• Trecho apresentado:
· · · ·

Que o antigo reitor da universidade de Friburg era nazi nunca constituiu segredo, como acima se escreveu, ainda que alguns tenham pretendido contornar a evidência. Aliás, Karajan, um dos mais notáveis maestros do século XX, também o foi. Que tivesse sido antisemita era uma tese mais controversa. Com a publicação dos Cadernos Negros - que serão editados em francês, na Gallimard, sob a responsabilidade do filósofo Marcel Gauchet - ficaram esclarecidas as dúvidas que porventura subsistissem.

A questão que permanece é, todavia, mais delicada. Pode um dos expoentes máximos da filosofia contemporânea, pensador incensado até à exaustão e intelectual universalmente respeitado, perfilhar a ideologia nazi e, além disso, ser convictamente antisemita? Em face do exposto, parece que a resposta é: Sim.

2 comentários:

João Alves disse...

Não me vou pronunciar sobre as simpatias de Heidegger pelo nazismo ou o seu antisemitismo. Mas é preciso distinguir entre uma crítica a determinados comportamentos associados a um povo, mesmo que a generalização seja injusta, e o ódio racial. É que correríamos o risco de considerar Eça de Queiroz anti-semita. Ou anti-britânico, por exemplo.

nuvorila disse...

Quando vejo um animal grasnar como um pato,voar como um pato,andar como um pato,nadar como um pato,o que farei se ando à caça de patos? Chumbo para cima da criatura!!!

· · · ·

• Dados de origem:

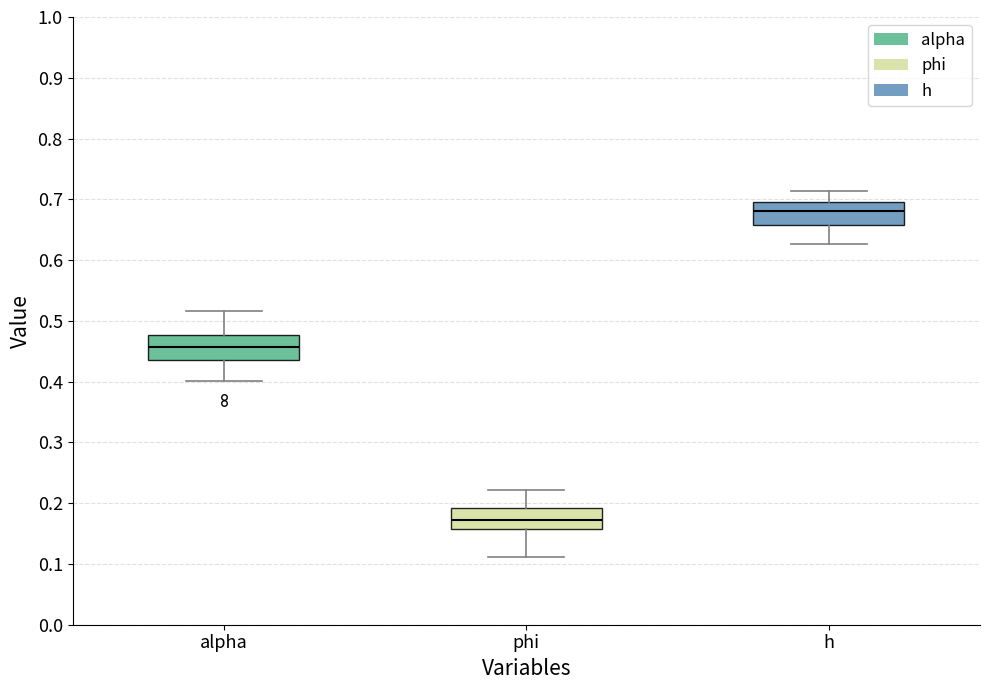

Where does the upper whisker of the box for alpha end on the y-axis? The values are not printed on the chart, so give them approximately, as read against the axis.

0.52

· · · ·

• Tarefas a fazer:
- a) Traduza para o inglês a seguinte frase do trecho apresentado: "A questão que permanece é, todavia, mais delicada."
- b) Segundo o trecho apresentado, por qual editora os Cadernos Negros serão publicados em francês?
Para resolver as tarefas, utilize somente o trecho apresentado.

• Soluções por tarefa:
- a) The question that remains is, however, more delicate.

- b) Pela Gallimard.